Two days later, the Boxers ranged the city in force, killing Chinese Christian converts and burning and looting foreign stores and churches. Marines went out to rescue, shooting and Boxers they saw. Captain Myers later wrote: It was realized at the time that these rescuing parties served to inflame the Boxer element more deeply against the foreigners, but it was more that flesh and blood could stand to see the terribly burned and lacerated bodies of those who escaped into our lines, and refuse to send aid to their comrades known to be still within the power of the fiendish Boxer hordes

After the foreign navies seized the Taku forts, the Chinese attacked the Peking legations. On the 2oth, the 55 day siege of Peking began with an assault on the Austrian mission. The German minister, Baron Klemens von Ketteler, was killed. Captain Myers, with 15 Marines and 20 British and Russians, ventured out and escorted in Captain Hall and his Marines, as well as 26 American missionaries, their families and a horde of converts who had taken refuge in the Methodist Mission. By 6 P.M., the isolated Legation Quarter, an area three-quarters of a mile square and now jammed with more than 3,000 people, was under constant attack.

● **What you will do**
[1] Copy word for word the part of the passage on the Boxer siege that begins at the words "After the foreign" and stops after "under constant attack.".
[2] Continue the passage on the Boxer siege from its last sentence.

● **Data excerpts**
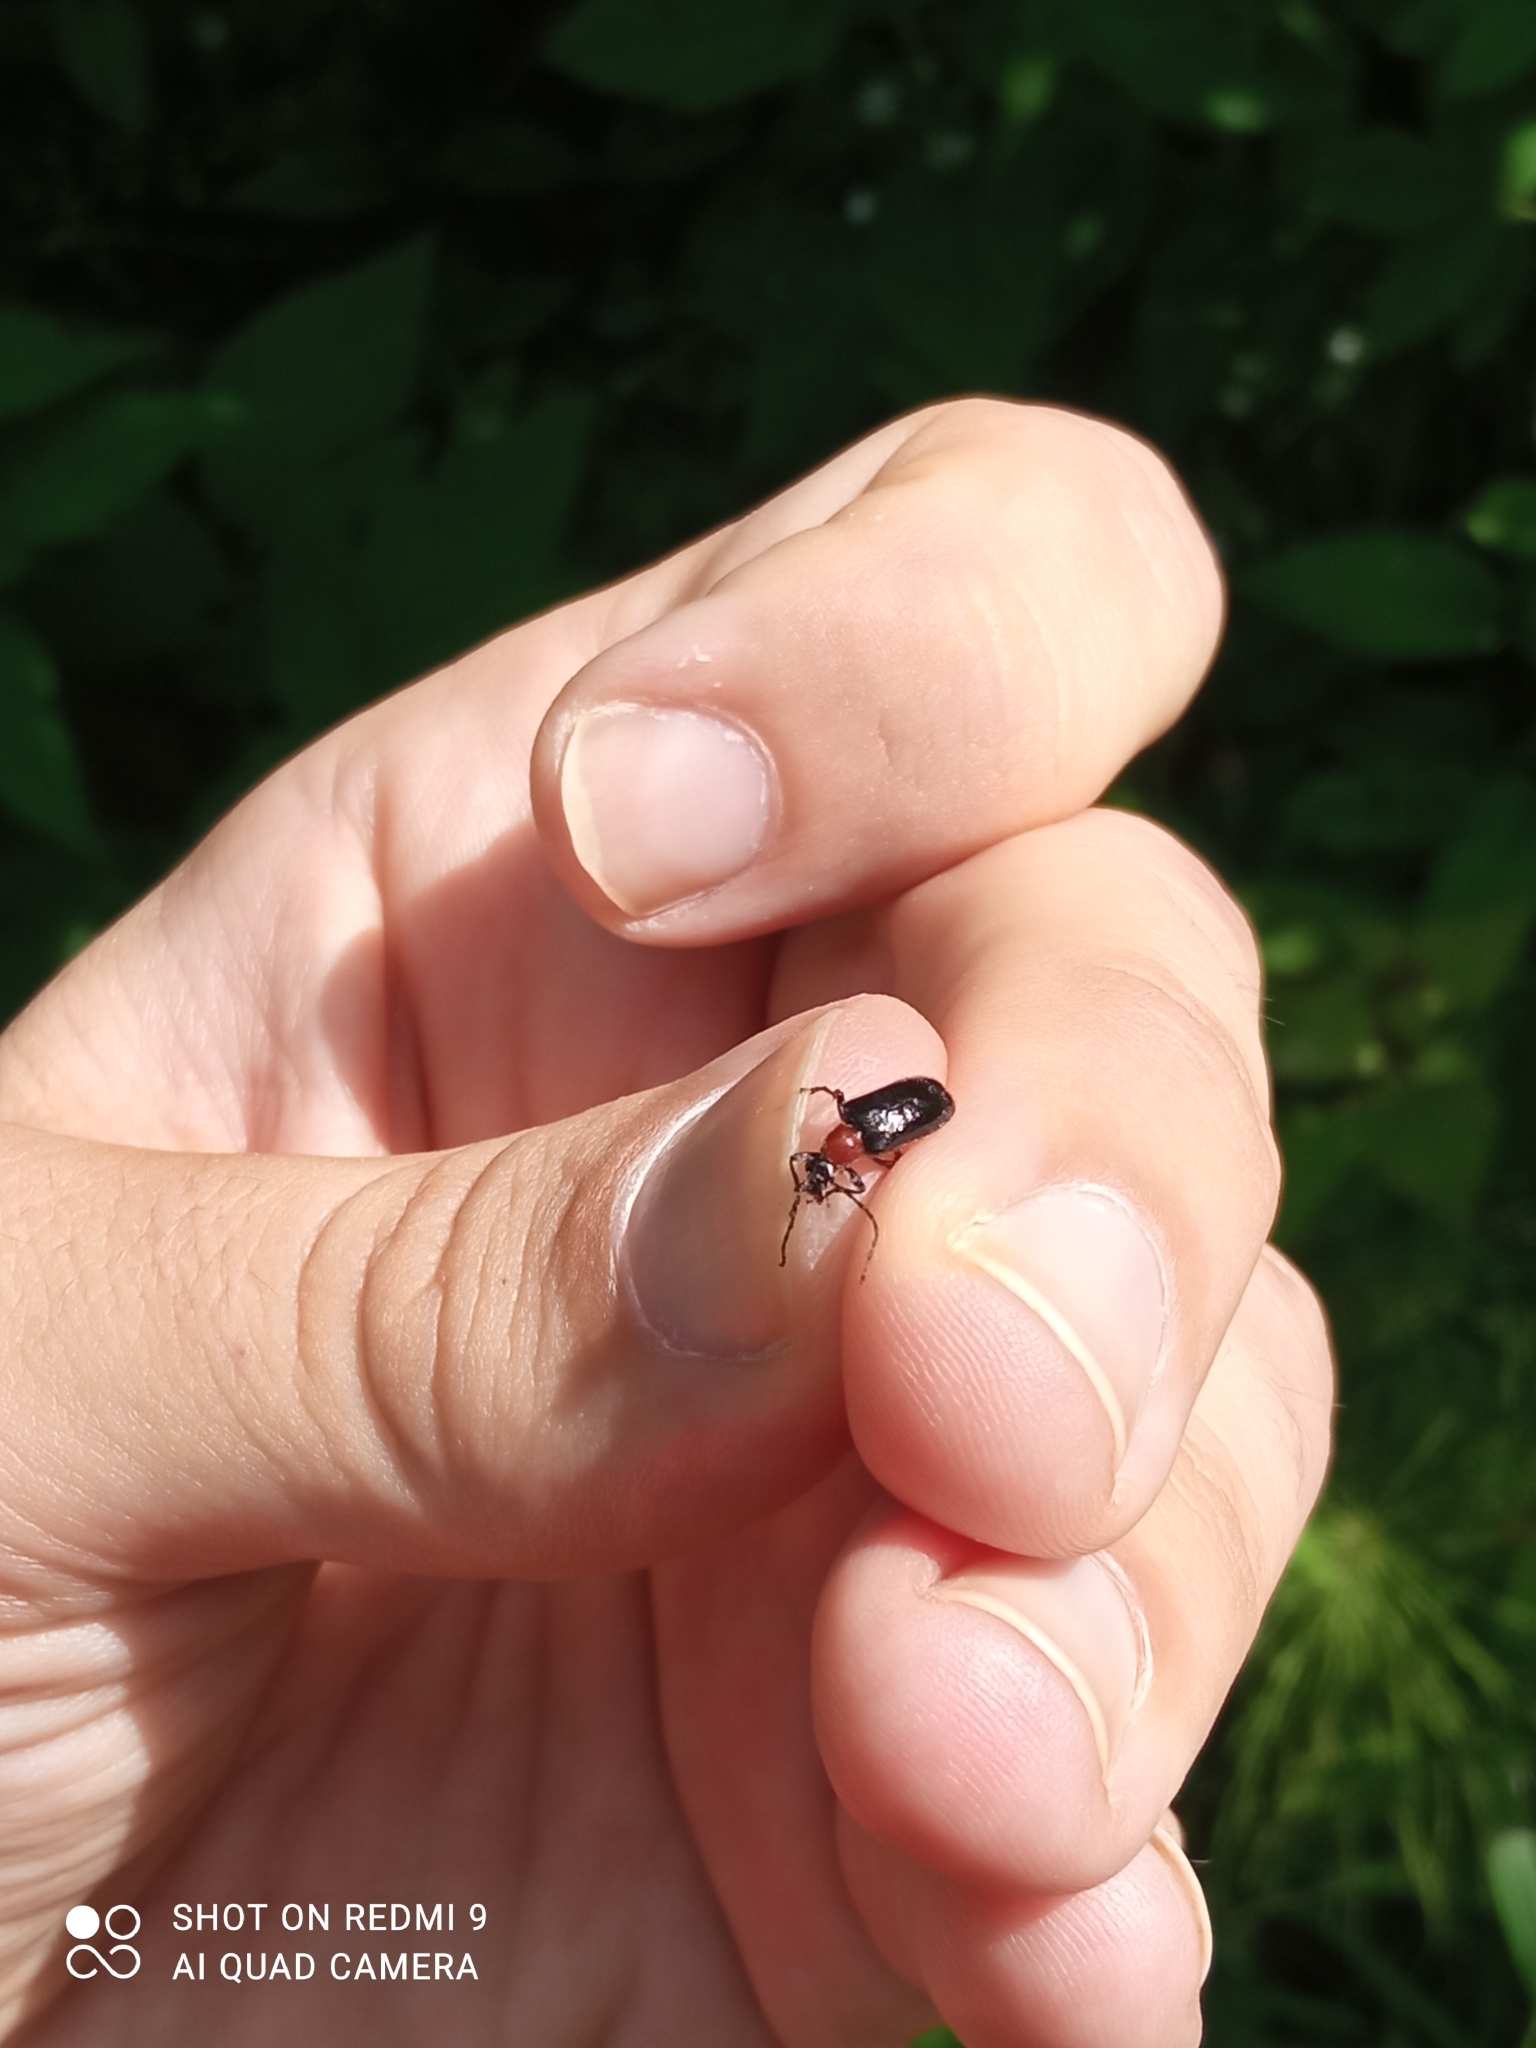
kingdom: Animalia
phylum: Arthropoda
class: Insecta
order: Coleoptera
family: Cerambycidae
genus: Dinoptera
---
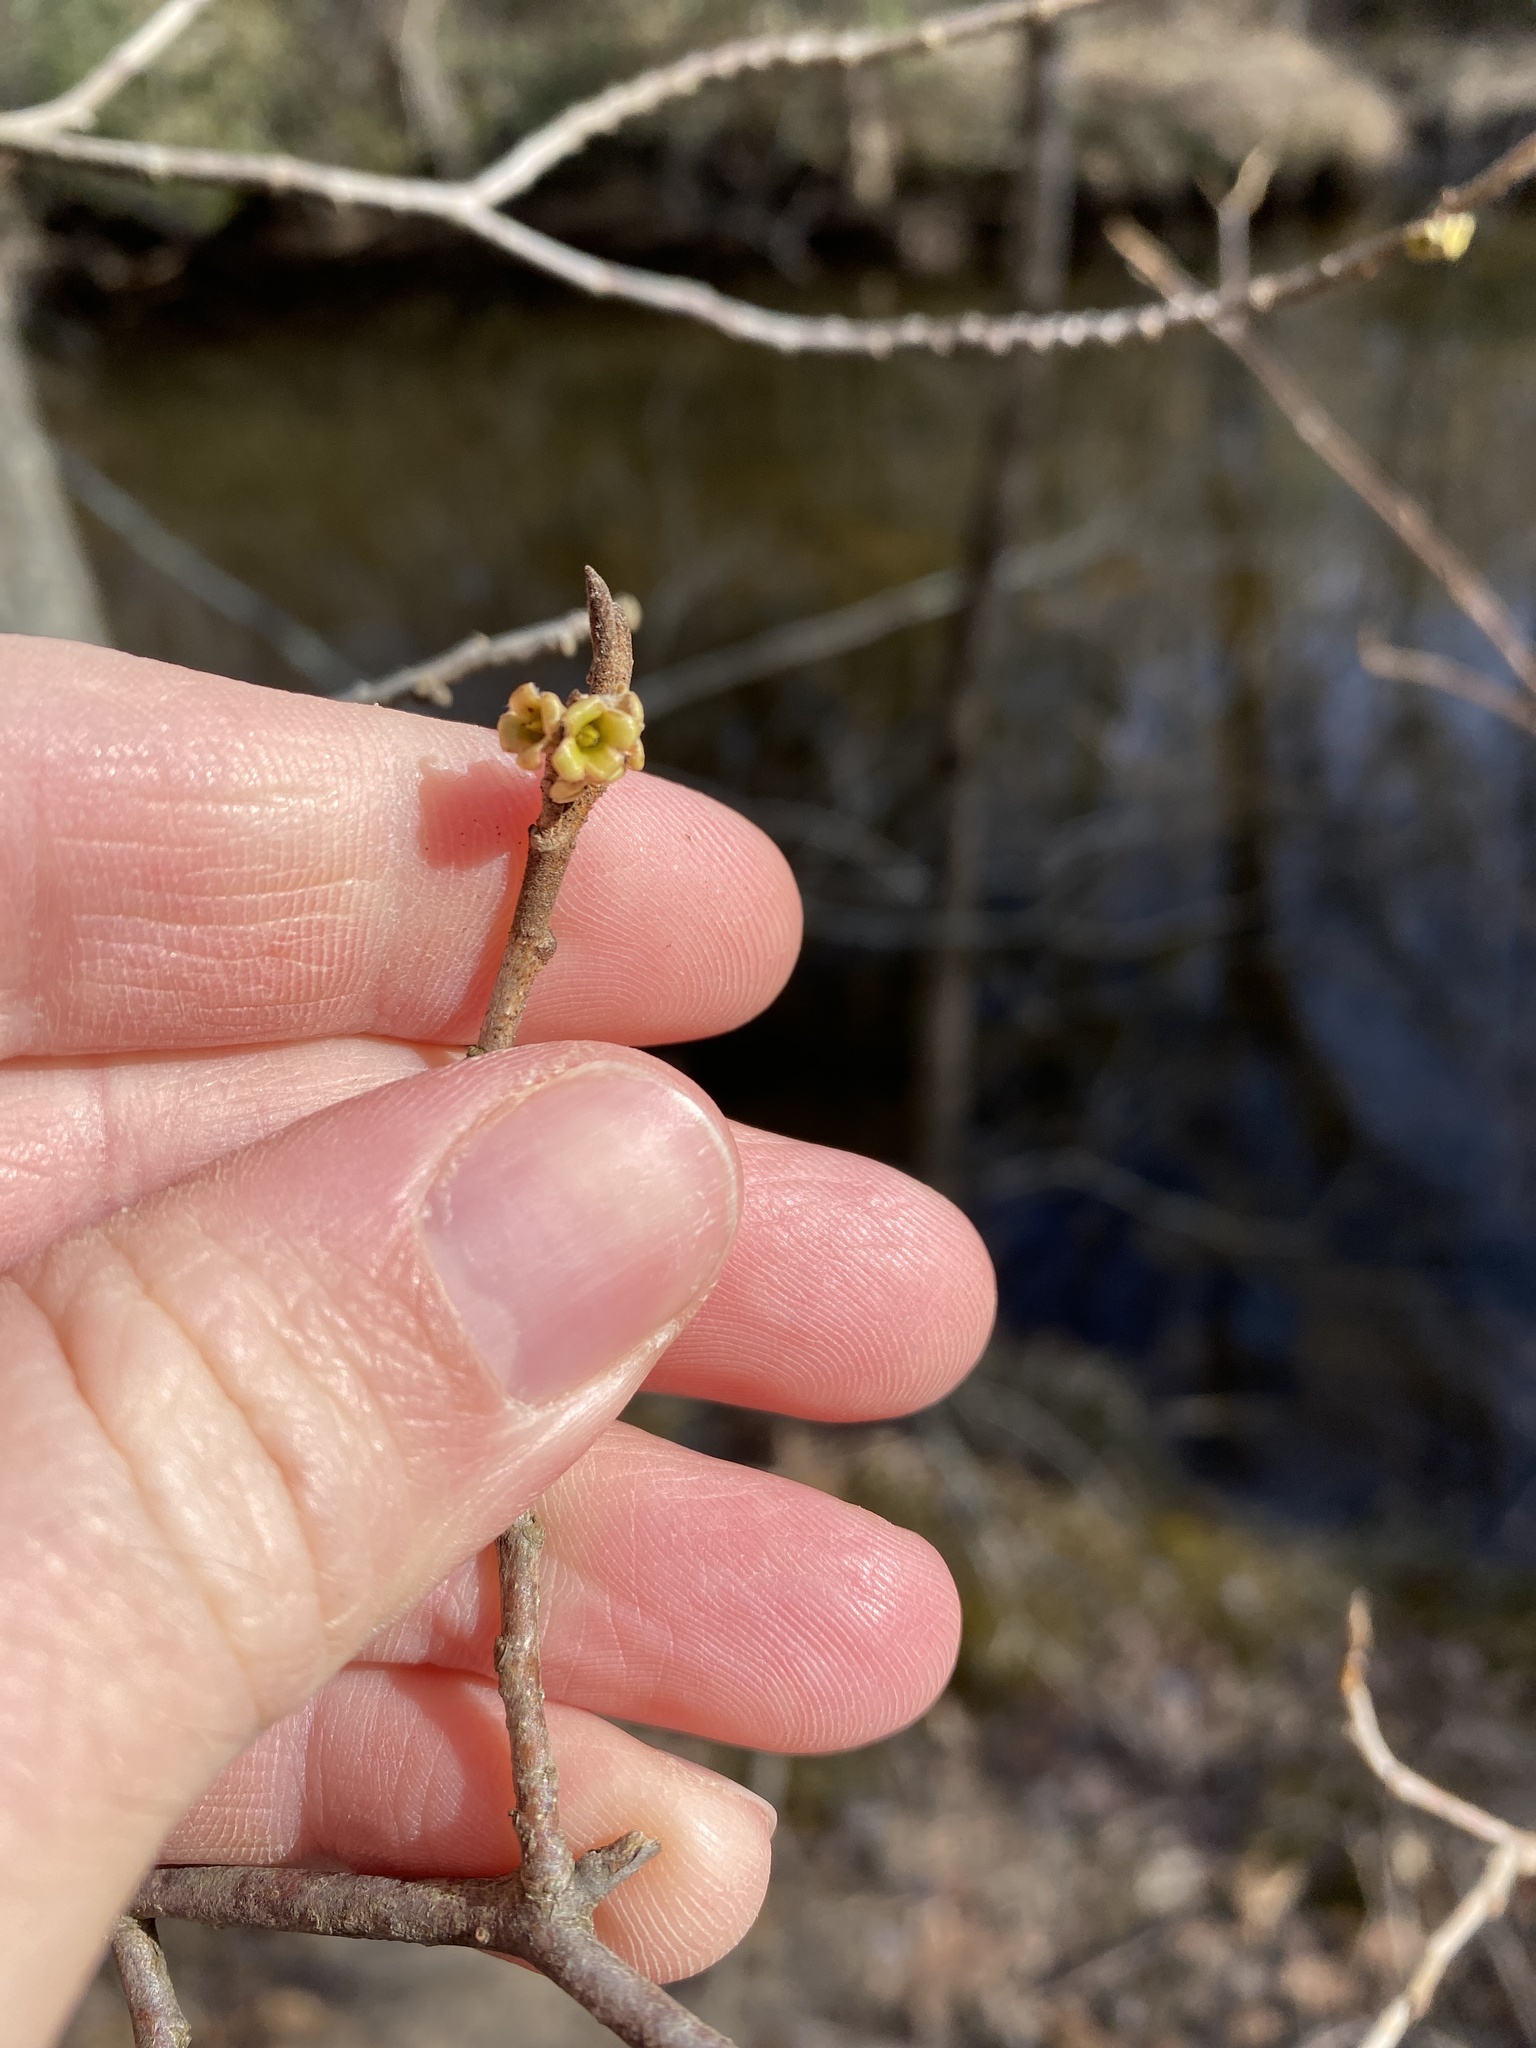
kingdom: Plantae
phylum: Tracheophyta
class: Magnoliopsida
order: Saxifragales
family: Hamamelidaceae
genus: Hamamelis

● **Per-task outputs**
[1]
After the foreign navies seized the Taku forts, the Chinese attacked the Peking legations. On the 2oth, the 55 day siege of Peking began with an assault on the Austrian mission. The German minister, Baron Klemens von Ketteler, was killed. Captain Myers, with 15 Marines and 20 British and Russians, ventured out and escorted in Captain Hall and his Marines, as well as 26 American missionaries, their families and a horde of converts who had taken refuge in the Methodist Mission. By 6 P.M., the isolated Legation Quarter, an area three-quarters of a mile square and now jammed with more than 3,000 people, was under constant attack.

[2]
The Marines and the Germans, whose legations were the southernmost, manned a section of the Tartar City Wall, which formed the southern side of the Quarter. It was imperative to prevent the Chinese from dominating the legations from the top of a 45 foot high wall. On the twenty-fourth, the American Marines and the Germans pushed out from their back-to-back positions atop the wall. They took casualties, but secured a section of the wall overseeing the Quarter and built barricades of bricks, stones and beams to hold it. The Chinese put up barricades facing them.

The Marines kept a guard of 15 men on the 40 foot wide top of the wall, relieving them at night. A half-dozen Marines manned a trench leading to the legation and another seven or eight held a barricade at Legation Street.

The Chinese made their only assault on the wall on the 27th. They crept out from their barricade, 400 yards from the Marines, and tried to catch them napping in the heat of the afternoon. The Marines waited until the Chinese got within 200 yards and then mowed them down. The survivors fled.

The intensity of the Chinese attacks on the legation increased. On June 28th, Captain Hall, under intense fire, temporarily abandoned the position on the wall. By July 3rd, a quarter of all foreign military professionals had been killed or wounded. As is so often the case, many of the best men were among the first to fall.

At 3 A.M. that morning Captain Myers led 14 Marines, 16 Russians and 25 British Marines over the barricade in the most important counter-offensive of the siege. Attacking through the darkness and rain, they shoved back the Chinese and killed many of them in hand-to-hand fighting. Myers was badly wounded in the right leg by a Chinese spear. Two Marines, Privates Albert Turner and Robert E. Thomas (Myers called them “two of the best men in the guard”) and one Russian were killed.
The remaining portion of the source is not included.